Chronic hepatitis C infection is resulting in 4,500 people across the UK suffering from liver disease. By the year 2010, this is expected to rise to 7,000, according to a report by the Health Protection Agency (HPA). The UK has about 200,000 people who suffer from the chronic hepatitis C infection, but most of them are not aware of their condition. Injected drugs are believed to be responsible for 80% of the cases. Those who have taken to drugs recently also appear to be infected. Blood transfusions involving infected blood are also responsible for this.
If it is left untreated, the Hepatitis C virus can result in liver failure or cancer, or cirrhosis. As no symptoms are produced by the virus, it can remain undetected in a person for several years. The virus can also be passed on to the unborn child by pregnant women.

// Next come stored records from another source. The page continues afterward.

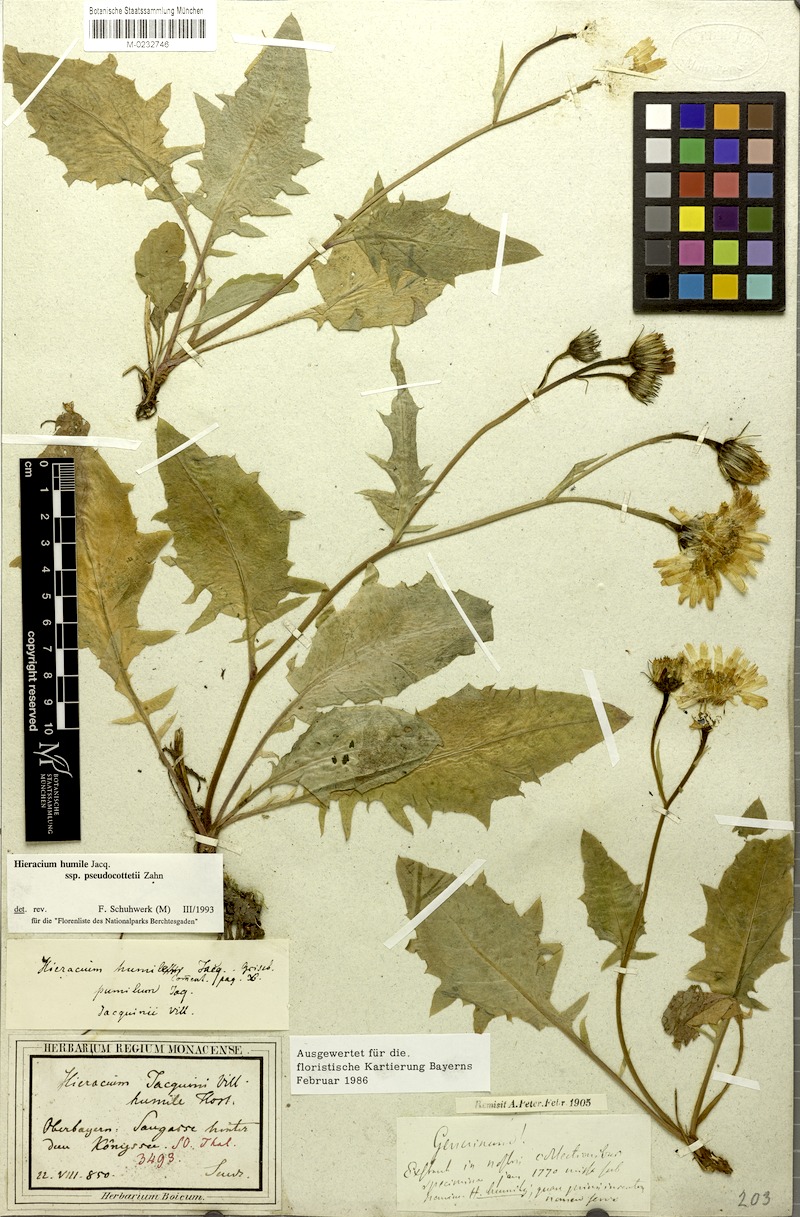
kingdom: Plantae
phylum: Tracheophyta
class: Magnoliopsida
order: Asterales
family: Asteraceae
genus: Hieracium
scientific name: Hieracium humile
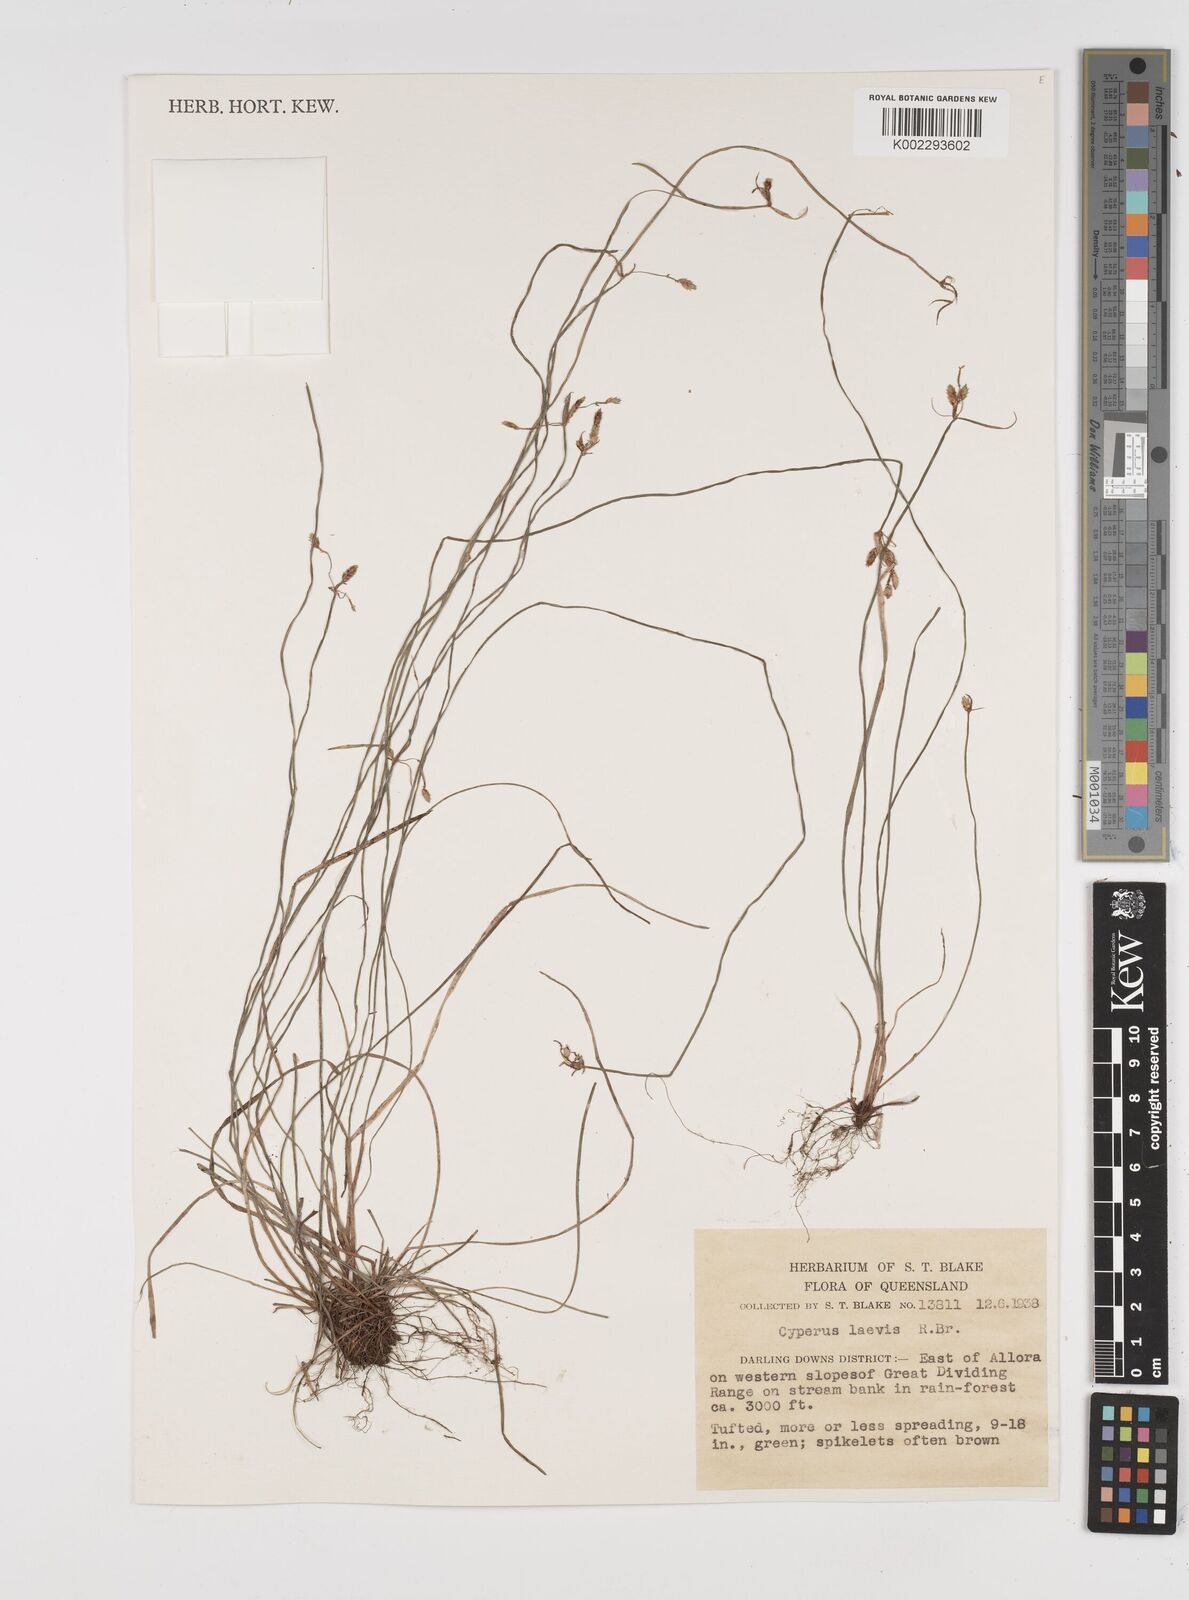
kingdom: Plantae
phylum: Tracheophyta
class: Liliopsida
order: Poales
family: Cyperaceae
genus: Cyperus
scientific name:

Data linked to diagnoses, hospital admissions, and liver transplant were used by the HPA to make the estimates. The health care costs in the country are expected to rise as a result of this. In 2006 alone the NHS is expected spend Ģ156 million on untreated hepatitis C.
An action plan has been launched by Sir Liam Donaldson in 2004 for dealing with this problem, which calls for an annual report to be compiled by the HPA.
Excessive consumption of alcohol has to be stopped by those who have been diagnosed to have the disease to avoid serious liver problems.